COZINHA
Cláudio Weber Abramo
Outro dia, zapeava pelos canais pagos e deparei com um documentário sobre o recentemente falecido violonista brasileiro Baden Powell. Para quem não sabe, Baden foi instrumentista excepcional, compositor de grande talento e figura central na época da afirmação profissional do músico popular brasileiro (o que se convenciona designar como período da Bossa Nova).
Pois bem, o documentário alternava depoimentos de músicos que haviam trabalhado com ele e cenas de shows, "canjas", uma visita à família num subúrbio do Rio, execuções de peças paradigmáticas de sua produção e por aí caminhava. Mais que tudo, era de grande bom gosto e sensibilidade, sem a linguagem espetaculosa que tantas vezes caracteriza matérias televisivas. A certa altura, refleti: "Puxa, por fim uma matéria bem feita na TV brasileira". Chegados os créditos, contudo, veio também o retorno à realidade: a produção não era brasileira, mas francesa.
A imprensa escrita costuma ser melhor do que a televisiva. Não muito, porém.
Como é normal, quando alguém importante morre, a imprensa tenta apresentar um necrológio. Muitas vezes, o espaço dedicado não corresponde àquilo que se deveria esperar: a inadvertência, as idiossincrasias de cada redação e, por vezes, a simples ignorância, ainda se superpõem a uma avaliação mais sensata da relevância de cada um. No geral, porém, a omissão é rara.
O que não é raro é a inabilidade da imprensa em buscar informações sobre as pessoas mortas para além de suas próprias páginas. A ocasião da morte do banqueiro Walther Moreira Salles, dono do Unibanco, forneceu um exemplo típico.
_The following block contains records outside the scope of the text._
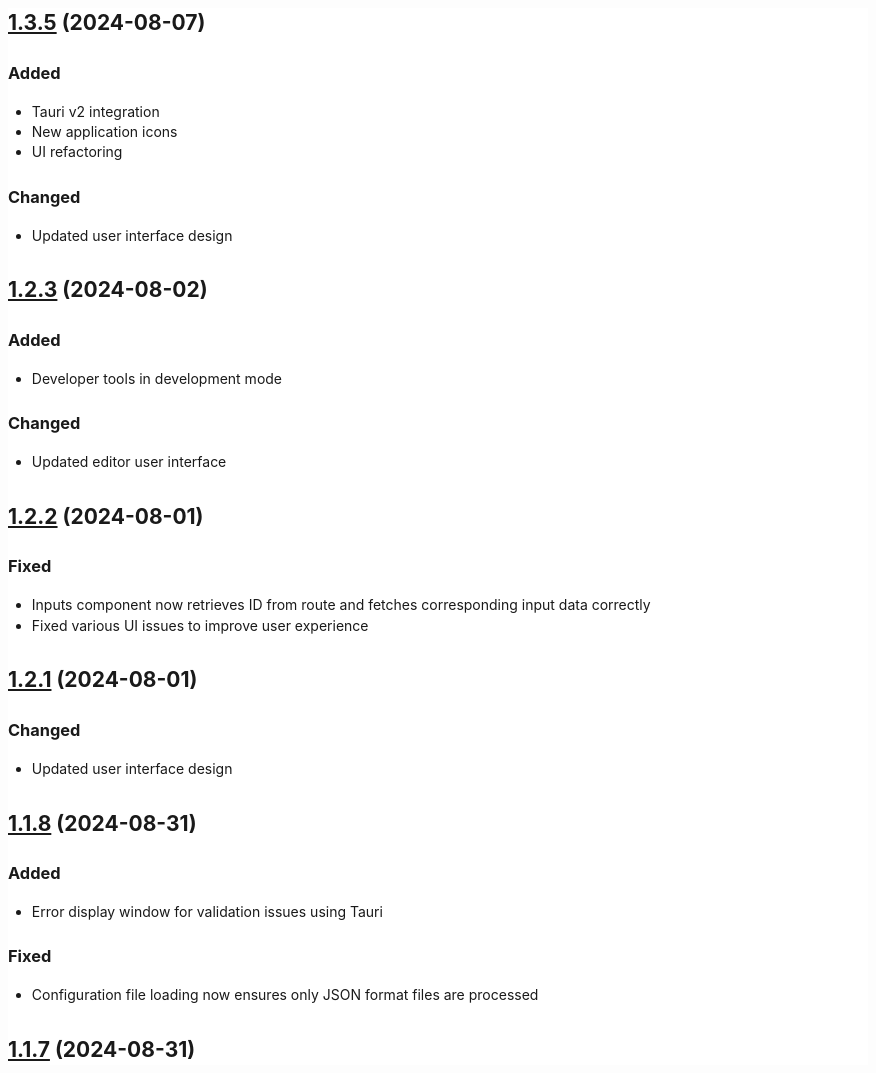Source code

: ## [1.3.5](https://github.com/s00d/switchshuttle/compare/v1.2.3...v1.3.5) (2024-08-07)

### Added
- Tauri v2 integration
- New application icons
- UI refactoring

### Changed
- Updated user interface design

## [1.2.3](https://github.com/s00d/switchshuttle/compare/v1.2.2...v1.2.3) (2024-08-02)

### Added
- Developer tools in development mode

### Changed
- Updated editor user interface

## [1.2.2](https://github.com/s00d/switchshuttle/compare/v1.2.1...v1.2.2) (2024-08-01)

### Fixed
- Inputs component now retrieves ID from route and fetches corresponding input data correctly
- Fixed various UI issues to improve user experience

## [1.2.1](https://github.com/s00d/switchshuttle/compare/v1.1.8...v1.2.1) (2024-08-01)

### Changed
- Updated user interface design

## [1.1.8](https://github.com/s00d/switchshuttle/compare/v1.1.7...v1.1.8) (2024-08-31)

### Added
- Error display window for validation issues using Tauri

### Fixed
- Configuration file loading now ensures only JSON format files are processed

## [1.1.7](https://github.com/s00d/switchshuttle/compare/v1.1.6...v1.1.7) (2024-08-31)
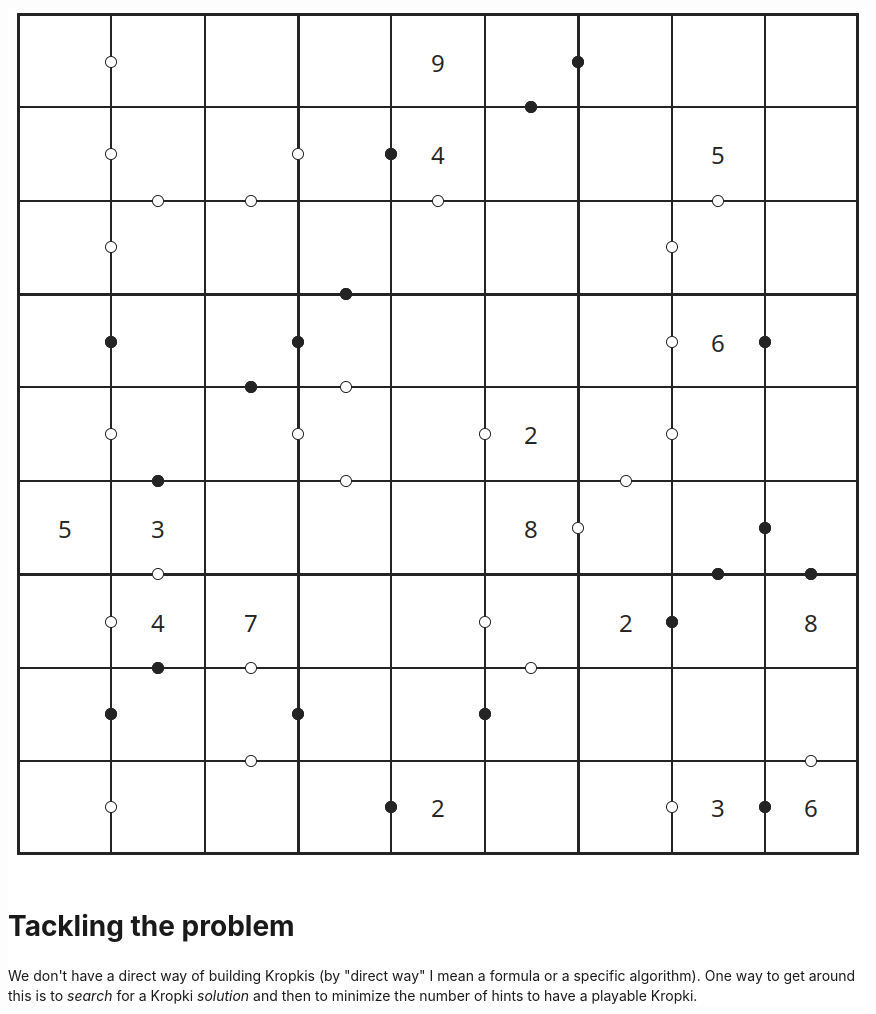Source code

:![An example of Kropki](kropki_example.png)

# Tackling the problem

We don't have a direct way of building Kropkis (by "direct way" I mean a formula or a specific algorithm).
One way to get around this is to _search_ for a Kropki _solution_ and then to minimize the number of hints
to have a playable Kropki.
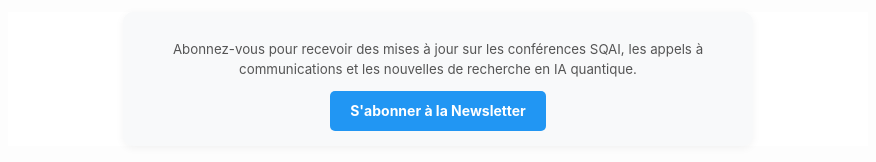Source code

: 
<div id="mc_embed_shell" style="margin: 0 auto; max-width: 600px; padding: 15px; background-color: #f8f9fa; border-radius: 10px; box-shadow: 0 2px 8px rgba(0,0,0,0.05);">
  <p style="text-align: center; margin-bottom: 12px; color: #555; font-size: 0.95em;">Abonnez-vous pour recevoir des mises à jour sur les conférences SQAI, les appels à communications et les nouvelles de recherche en IA quantique.</p>
  
  <div style="text-align: center;">
    <a href="/" style="display: inline-block; background-color: #2196f3; color: white; padding: 10px 20px; text-decoration: none; border-radius: 5px; font-weight: bold;">S'abonner à la Newsletter</a>
  </div>
</div>


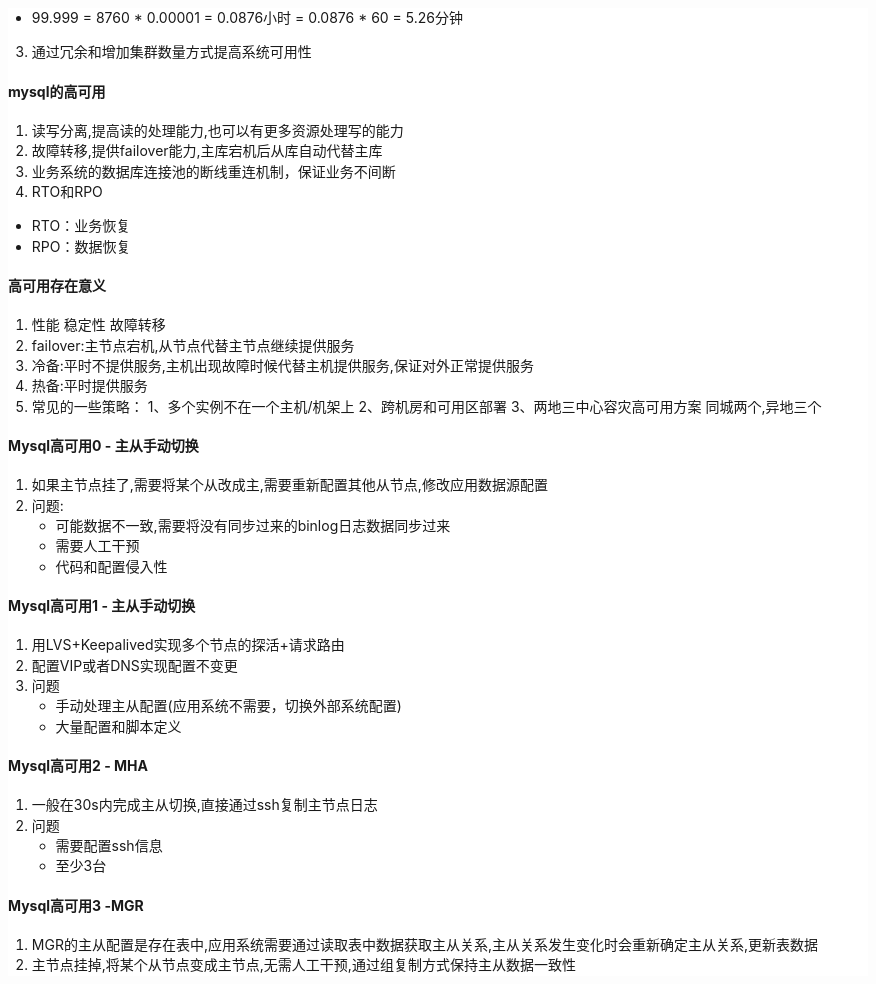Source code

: - 99.999 = 8760 * 0.00001 = 0.0876小时 = 0.0876 * 60 = 5.26分钟
3. 通过冗余和增加集群数量方式提高系统可用性
#### mysql的高可用
1. 读写分离,提高读的处理能力,也可以有更多资源处理写的能力
2. 故障转移,提供failover能力,主库宕机后从库自动代替主库
3. 业务系统的数据库连接池的断线重连机制，保证业务不间断
4. RTO和RPO
 - RTO：业务恢复
 - RPO：数据恢复
#### 高可用存在意义
1. 性能 稳定性 故障转移
2. failover:主节点宕机,从节点代替主节点继续提供服务
3. 冷备:平时不提供服务,主机出现故障时候代替主机提供服务,保证对外正常提供服务
4. 热备:平时提供服务
5. 常见的一些策略：
 1、多个实例不在一个主机/机架上 
 2、跨机房和可用区部署 
 3、两地三中心容灾高可用方案 同城两个,异地三个
#### Mysql高可用0 - 主从手动切换
1. 如果主节点挂了,需要将某个从改成主,需要重新配置其他从节点,修改应用数据源配置
2. 问题:
    - 可能数据不一致,需要将没有同步过来的binlog日志数据同步过来
    - 需要人工干预
    - 代码和配置侵入性
#### Mysql高可用1 - 主从手动切换
1. 用LVS+Keepalived实现多个节点的探活+请求路由
2. 配置VIP或者DNS实现配置不变更
3. 问题
    - 手动处理主从配置(应用系统不需要，切换外部系统配置)
    - 大量配置和脚本定义
#### Mysql高可用2 - MHA
1. 一般在30s内完成主从切换,直接通过ssh复制主节点日志
2. 问题
    - 需要配置ssh信息
    - 至少3台
#### Mysql高可用3 -MGR
1. MGR的主从配置是存在表中,应用系统需要通过读取表中数据获取主从关系,主从关系发生变化时会重新确定主从关系,更新表数据
2. 主节点挂掉,将某个从节点变成主节点,无需人工干预,通过组复制方式保持主从数据一致性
Há tempos, o banqueiro se afastara das luzes da imprensa. Mesmo no passado, as informações que dele partiam não eram muito variadas. Um discurso que ele proferiu em 1967 ao ser homenageado por sua turma da faculdade de Direito (ver a Folha de 2/3/67) foi praticamente transformado em press-release. Parágrafos inteiros são repetidos em outro discurso, de 1970 (FSP, 15/4/70). As mesmas frases aparecem repetidamente ao longo dos anos seguintes (JB, 31/3/72 e outros). Artigos de enciclopédias remoem as mesmas poucas informações.
Em 1992, Roberto Pompeu de Toledo entrevistou Moreira Salles para as páginas amarelas da Veja. Na excelente entrevista, o banqueiro contava várias histórias, entre as quais uma sobre Getúlio Vargas, que não é o caso de repetir aqui. Quando Moreira Salles morreu, Pompeu de Toledo, o qual hoje assina a coluna da página final da revista, repetiu ali a história.
Apresso-me em esclarecer que o exemplo não tem intenção de criticar Pompeu de Toledo, mas apontar o fato de que, vezes demais, o jornalismo recorre ao requentamento.